▶ [TASK OBJECTIVE] Exactly as they appear, transcribe the entries and skip any pictures.
(DATA SUPPLIED)
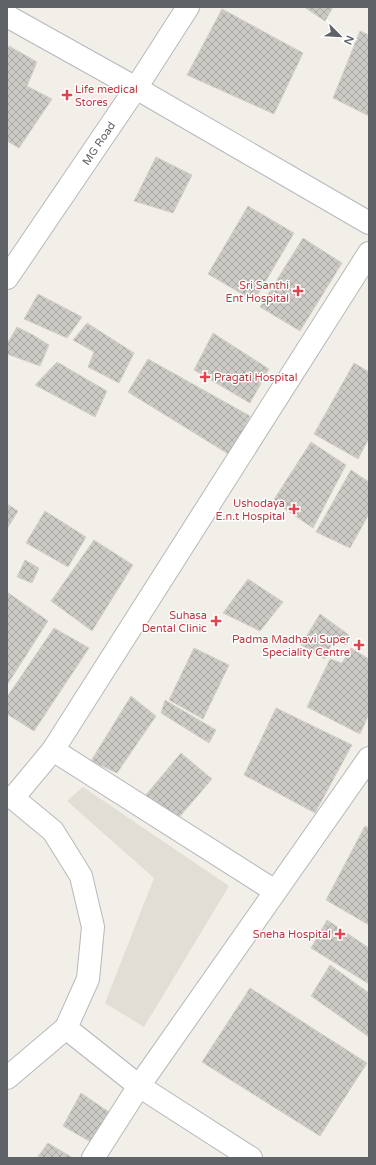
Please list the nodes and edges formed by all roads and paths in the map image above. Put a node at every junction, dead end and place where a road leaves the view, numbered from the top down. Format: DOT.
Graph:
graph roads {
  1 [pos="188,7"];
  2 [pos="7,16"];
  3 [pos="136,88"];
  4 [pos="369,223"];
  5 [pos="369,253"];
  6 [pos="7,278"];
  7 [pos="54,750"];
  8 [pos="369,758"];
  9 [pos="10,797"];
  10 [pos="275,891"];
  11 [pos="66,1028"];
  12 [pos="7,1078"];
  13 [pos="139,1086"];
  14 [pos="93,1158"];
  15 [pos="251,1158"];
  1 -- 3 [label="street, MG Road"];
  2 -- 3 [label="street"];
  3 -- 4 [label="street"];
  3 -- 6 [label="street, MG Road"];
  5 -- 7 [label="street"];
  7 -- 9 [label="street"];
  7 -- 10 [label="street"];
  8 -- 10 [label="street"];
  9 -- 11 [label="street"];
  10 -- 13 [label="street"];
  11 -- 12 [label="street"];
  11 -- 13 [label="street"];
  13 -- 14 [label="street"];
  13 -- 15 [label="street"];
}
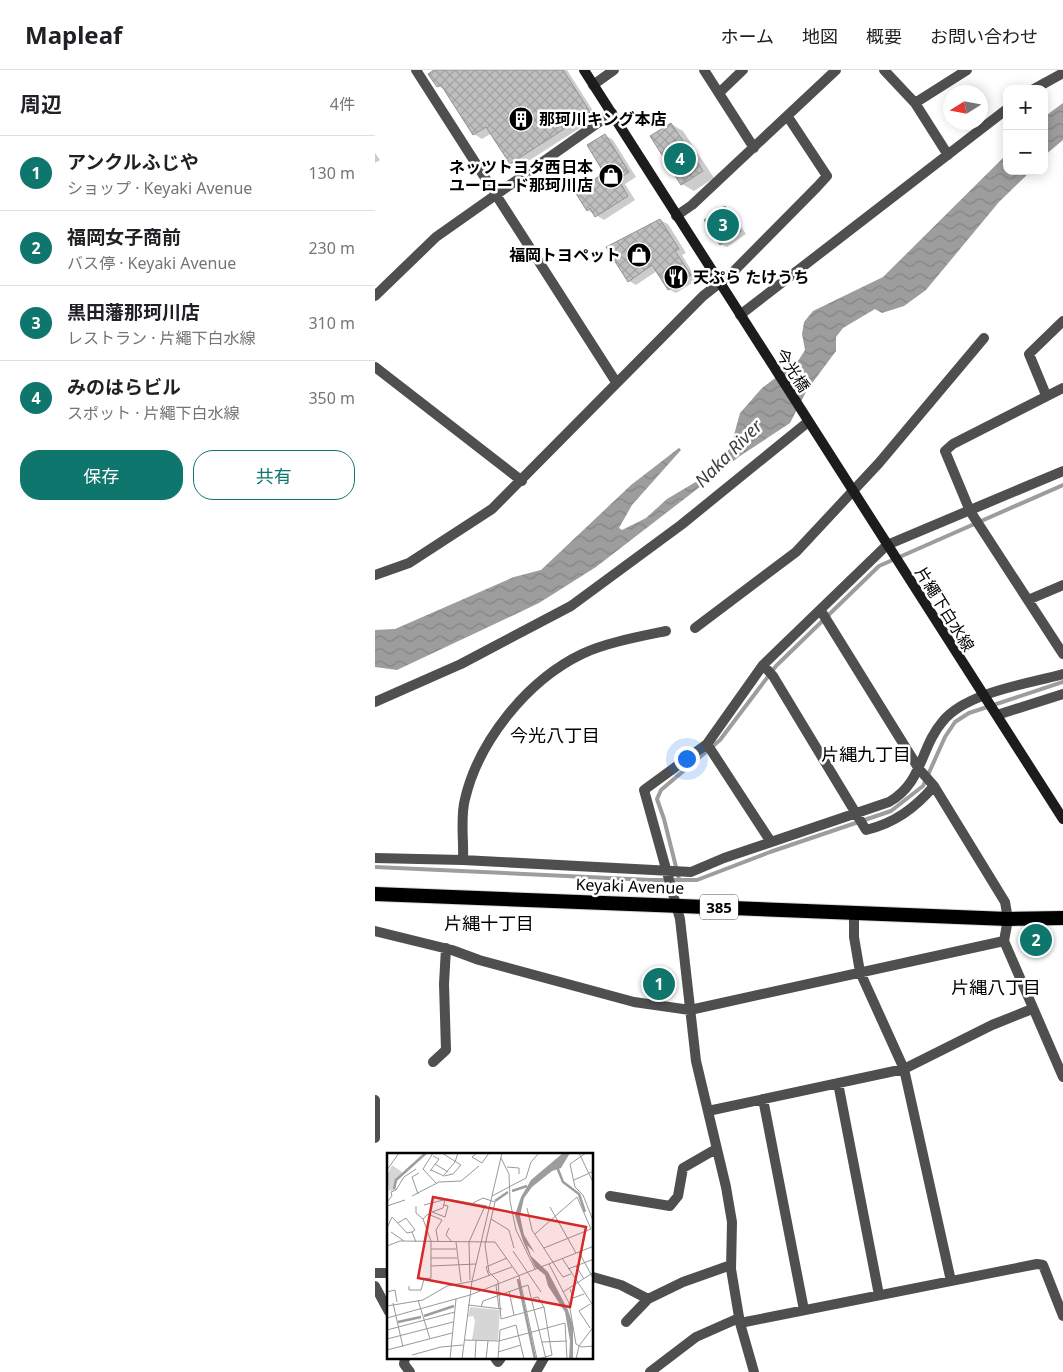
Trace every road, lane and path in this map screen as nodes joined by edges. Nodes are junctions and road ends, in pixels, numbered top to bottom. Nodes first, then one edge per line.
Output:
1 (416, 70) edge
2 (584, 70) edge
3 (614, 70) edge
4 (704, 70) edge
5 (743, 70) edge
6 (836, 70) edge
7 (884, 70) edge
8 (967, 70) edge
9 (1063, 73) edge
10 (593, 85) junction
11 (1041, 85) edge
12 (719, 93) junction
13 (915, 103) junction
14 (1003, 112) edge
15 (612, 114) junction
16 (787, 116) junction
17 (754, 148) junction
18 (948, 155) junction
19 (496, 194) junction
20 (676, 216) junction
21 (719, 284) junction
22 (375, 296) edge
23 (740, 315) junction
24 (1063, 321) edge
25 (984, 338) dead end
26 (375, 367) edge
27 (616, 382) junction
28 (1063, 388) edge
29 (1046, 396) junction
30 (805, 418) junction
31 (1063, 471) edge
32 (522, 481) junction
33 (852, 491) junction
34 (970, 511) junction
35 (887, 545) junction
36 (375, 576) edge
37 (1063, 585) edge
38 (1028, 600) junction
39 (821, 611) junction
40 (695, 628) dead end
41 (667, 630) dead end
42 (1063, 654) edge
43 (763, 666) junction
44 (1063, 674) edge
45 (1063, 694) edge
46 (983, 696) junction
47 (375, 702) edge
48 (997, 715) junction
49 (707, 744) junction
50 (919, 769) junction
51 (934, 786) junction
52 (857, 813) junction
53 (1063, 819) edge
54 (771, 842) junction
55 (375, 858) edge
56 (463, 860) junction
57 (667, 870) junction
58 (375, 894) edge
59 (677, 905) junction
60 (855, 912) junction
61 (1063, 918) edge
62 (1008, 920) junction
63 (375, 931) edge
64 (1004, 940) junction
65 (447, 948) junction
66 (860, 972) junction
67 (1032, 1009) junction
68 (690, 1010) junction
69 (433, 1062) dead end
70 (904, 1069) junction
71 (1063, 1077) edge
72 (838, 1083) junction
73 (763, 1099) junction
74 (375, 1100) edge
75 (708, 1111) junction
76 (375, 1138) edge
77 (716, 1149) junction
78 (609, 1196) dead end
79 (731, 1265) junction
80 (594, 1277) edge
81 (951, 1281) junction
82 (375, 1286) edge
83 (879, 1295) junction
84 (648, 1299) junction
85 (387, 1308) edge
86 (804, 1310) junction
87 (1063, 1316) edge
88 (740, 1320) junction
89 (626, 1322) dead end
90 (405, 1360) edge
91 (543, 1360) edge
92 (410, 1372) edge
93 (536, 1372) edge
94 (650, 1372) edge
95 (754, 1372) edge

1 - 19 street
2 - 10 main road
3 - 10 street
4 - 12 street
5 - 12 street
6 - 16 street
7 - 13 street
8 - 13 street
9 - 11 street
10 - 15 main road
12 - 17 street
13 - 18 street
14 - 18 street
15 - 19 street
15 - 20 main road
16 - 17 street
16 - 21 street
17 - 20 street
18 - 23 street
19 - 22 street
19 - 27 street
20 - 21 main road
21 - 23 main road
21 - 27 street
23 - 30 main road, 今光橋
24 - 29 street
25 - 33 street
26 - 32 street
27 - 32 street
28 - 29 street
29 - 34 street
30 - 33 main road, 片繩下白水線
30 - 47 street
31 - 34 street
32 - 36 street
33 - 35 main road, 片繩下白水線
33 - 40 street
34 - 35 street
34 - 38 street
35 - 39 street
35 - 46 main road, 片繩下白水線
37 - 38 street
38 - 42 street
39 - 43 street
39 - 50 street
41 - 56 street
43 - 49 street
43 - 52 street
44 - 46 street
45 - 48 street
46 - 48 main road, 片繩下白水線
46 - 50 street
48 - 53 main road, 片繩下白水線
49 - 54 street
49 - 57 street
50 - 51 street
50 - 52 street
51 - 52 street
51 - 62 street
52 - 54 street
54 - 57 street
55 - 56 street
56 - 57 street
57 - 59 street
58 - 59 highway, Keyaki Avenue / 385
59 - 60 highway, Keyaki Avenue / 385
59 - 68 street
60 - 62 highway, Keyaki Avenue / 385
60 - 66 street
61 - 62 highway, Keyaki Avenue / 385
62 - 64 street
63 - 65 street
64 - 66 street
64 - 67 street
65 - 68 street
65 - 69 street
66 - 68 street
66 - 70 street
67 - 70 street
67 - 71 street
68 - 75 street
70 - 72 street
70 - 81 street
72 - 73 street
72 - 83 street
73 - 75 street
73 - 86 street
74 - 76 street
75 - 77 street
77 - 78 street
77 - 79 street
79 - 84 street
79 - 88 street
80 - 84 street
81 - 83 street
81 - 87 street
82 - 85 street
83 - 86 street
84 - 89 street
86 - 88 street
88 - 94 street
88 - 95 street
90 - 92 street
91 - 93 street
(End DATA SUPPLIED)
▶ [WRITTEN RESPONSE]
Please list the nodes and edges formed by all roads and paths in the map image above. Put a node at every junction, dead end and place where a road leaves the view, numbered from the top down. Format: DOT.
Graph:
graph roads {
  1 [pos="188,7"];
  2 [pos="7,16"];
  3 [pos="136,88"];
  4 [pos="369,223"];
  5 [pos="369,253"];
  6 [pos="7,278"];
  7 [pos="54,750"];
  8 [pos="369,758"];
  9 [pos="10,797"];
  10 [pos="275,891"];
  11 [pos="66,1028"];
  12 [pos="7,1078"];
  13 [pos="139,1086"];
  14 [pos="93,1158"];
  15 [pos="251,1158"];
  1 -- 3 [label="street, MG Road"];
  2 -- 3 [label="street"];
  3 -- 4 [label="street"];
  3 -- 6 [label="street, MG Road"];
  5 -- 7 [label="street"];
  7 -- 9 [label="street"];
  7 -- 10 [label="street"];
  8 -- 10 [label="street"];
  9 -- 11 [label="street"];
  10 -- 13 [label="street"];
  11 -- 12 [label="street"];
  11 -- 13 [label="street"];
  13 -- 14 [label="street"];
  13 -- 15 [label="street"];
}
Trace every road, lane and path in this map screen as nodes joined by edges. Nodes are junctions and road ends, in pixels, numbered top to bottom. Nodes first, then one edge per line.
Output:
1 (416, 70) edge
2 (584, 70) edge
3 (614, 70) edge
4 (704, 70) edge
5 (743, 70) edge
6 (836, 70) edge
7 (884, 70) edge
8 (967, 70) edge
9 (1063, 73) edge
10 (593, 85) junction
11 (1041, 85) edge
12 (719, 93) junction
13 (915, 103) junction
14 (1003, 112) edge
15 (612, 114) junction
16 (787, 116) junction
17 (754, 148) junction
18 (948, 155) junction
19 (496, 194) junction
20 (676, 216) junction
21 (719, 284) junction
22 (375, 296) edge
23 (740, 315) junction
24 (1063, 321) edge
25 (984, 338) dead end
26 (375, 367) edge
27 (616, 382) junction
28 (1063, 388) edge
29 (1046, 396) junction
30 (805, 418) junction
31 (1063, 471) edge
32 (522, 481) junction
33 (852, 491) junction
34 (970, 511) junction
35 (887, 545) junction
36 (375, 576) edge
37 (1063, 585) edge
38 (1028, 600) junction
39 (821, 611) junction
40 (695, 628) dead end
41 (667, 630) dead end
42 (1063, 654) edge
43 (763, 666) junction
44 (1063, 674) edge
45 (1063, 694) edge
46 (983, 696) junction
47 (375, 702) edge
48 (997, 715) junction
49 (707, 744) junction
50 (919, 769) junction
51 (934, 786) junction
52 (857, 813) junction
53 (1063, 819) edge
54 (771, 842) junction
55 (375, 858) edge
56 (463, 860) junction
57 (667, 870) junction
58 (375, 894) edge
59 (677, 905) junction
60 (855, 912) junction
61 (1063, 918) edge
62 (1008, 920) junction
63 (375, 931) edge
64 (1004, 940) junction
65 (447, 948) junction
66 (860, 972) junction
67 (1032, 1009) junction
68 (690, 1010) junction
69 (433, 1062) dead end
70 (904, 1069) junction
71 (1063, 1077) edge
72 (838, 1083) junction
73 (763, 1099) junction
74 (375, 1100) edge
75 (708, 1111) junction
76 (375, 1138) edge
77 (716, 1149) junction
78 (609, 1196) dead end
79 (731, 1265) junction
80 (594, 1277) edge
81 (951, 1281) junction
82 (375, 1286) edge
83 (879, 1295) junction
84 (648, 1299) junction
85 (387, 1308) edge
86 (804, 1310) junction
87 (1063, 1316) edge
88 (740, 1320) junction
89 (626, 1322) dead end
90 (405, 1360) edge
91 (543, 1360) edge
92 (410, 1372) edge
93 (536, 1372) edge
94 (650, 1372) edge
95 (754, 1372) edge

1 - 19 street
2 - 10 main road
3 - 10 street
4 - 12 street
5 - 12 street
6 - 16 street
7 - 13 street
8 - 13 street
9 - 11 street
10 - 15 main road
12 - 17 street
13 - 18 street
14 - 18 street
15 - 19 street
15 - 20 main road
16 - 17 street
16 - 21 street
17 - 20 street
18 - 23 street
19 - 22 street
19 - 27 street
20 - 21 main road
21 - 23 main road
21 - 27 street
23 - 30 main road, 今光橋
24 - 29 street
25 - 33 street
26 - 32 street
27 - 32 street
28 - 29 street
29 - 34 street
30 - 33 main road, 片繩下白水線
30 - 47 street
31 - 34 street
32 - 36 street
33 - 35 main road, 片繩下白水線
33 - 40 street
34 - 35 street
34 - 38 street
35 - 39 street
35 - 46 main road, 片繩下白水線
37 - 38 street
38 - 42 street
39 - 43 street
39 - 50 street
41 - 56 street
43 - 49 street
43 - 52 street
44 - 46 street
45 - 48 street
46 - 48 main road, 片繩下白水線
46 - 50 street
48 - 53 main road, 片繩下白水線
49 - 54 street
49 - 57 street
50 - 51 street
50 - 52 street
51 - 52 street
51 - 62 street
52 - 54 street
54 - 57 street
55 - 56 street
56 - 57 street
57 - 59 street
58 - 59 highway, Keyaki Avenue / 385
59 - 60 highway, Keyaki Avenue / 385
59 - 68 street
60 - 62 highway, Keyaki Avenue / 385
60 - 66 street
61 - 62 highway, Keyaki Avenue / 385
62 - 64 street
63 - 65 street
64 - 66 street
64 - 67 street
65 - 68 street
65 - 69 street
66 - 68 street
66 - 70 street
67 - 70 street
67 - 71 street
68 - 75 street
70 - 72 street
70 - 81 street
72 - 73 street
72 - 83 street
73 - 75 street
73 - 86 street
74 - 76 street
75 - 77 street
77 - 78 street
77 - 79 street
79 - 84 street
79 - 88 street
80 - 84 street
81 - 83 street
81 - 87 street
82 - 85 street
83 - 86 street
84 - 89 street
86 - 88 street
88 - 94 street
88 - 95 street
90 - 92 street
91 - 93 street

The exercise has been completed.